I am thankful for the network I have built through YSEALI. This was perhaps my greatest takeaway from this trip. Spending five weeks in close proximity with the same group of people has created a really strong bond amongst us. It was a privilege for me to meet and befriend all these movers and shakers of society. I came back to Singapore so charged up and inspired after rubbing shoulders with giants and undoubtedly future leaders of nations.
You were in the US during the presidential campaigns of Trump and Clinton. What was that like?
Being there in the midst of the US presidential race, I had the opportunity to hear various political views of the Americans I met. The exposure taught me to keep an open mind and to see things from multiple angles before drawing a conclusion. This is something I still try to remind myself while I make decisions on a daily process.

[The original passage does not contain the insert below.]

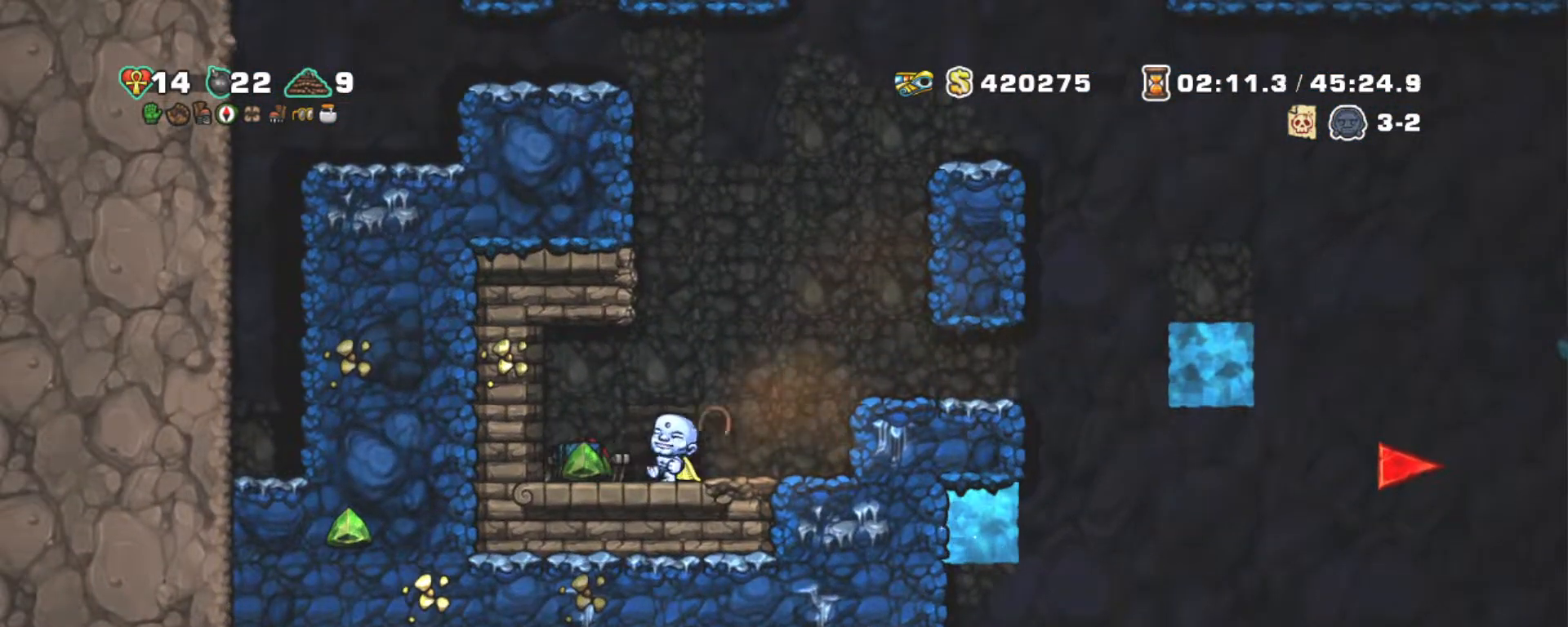
{"keys": ["right", "shift", "z"], "events": [[100, "shift", "down"], [100, "x", "up"], [317, "right", "down"], [317, "z", "down"]]}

I also had the chance to visit various levels of the American education system, from elementary school, high school all the way to college. I sat in their classrooms to observe their learning process. Whenever the teacher or professor asked if anyone had questions or thoughts to share, a sea of hands would be raised. There, participation and engagement is a lot more prevalent than here in Asia. And though there were differing views, every person’s opinion was respected. The freedom of speech and openness in sharing new thoughts and ideas were welcomed, it is therefore not a surprise that so many innovators are birthed forth from this kind of environment. This was something I felt we should encourage in our society. Allowing education to be multi-dimensional rather than one-way teaching.
What’s next now that the YSEALI Academic Programme is over?
After graduating from the YSEALI Academic Programme, we are invited into the Alumni Fellowship, which is a platform for us to continue participating in US-ASEAN civic engagement events.
In 2017, my aim would be to finish strong for my postgraduate Master Programme in Community Leadership and Social Development, after which I will have decisions to make both professionally and academically. But for now, I am just focused on my next step, which is to excel in academia, to learn as much as I can and apply it to my daily work.
My hopes for Soule is that it will not just be a social enterprise brand, but that people will recognize that there is a deeper message behind it, which is to raise awareness about social need and education. Soule’s aim will continue being humanitarian-focused. To provide a sole for every soul, not just for our beneficiaries, but for everyone who hears about us. My hope is we stay humble, with our feet on the ground, even we continue chasing our dreams.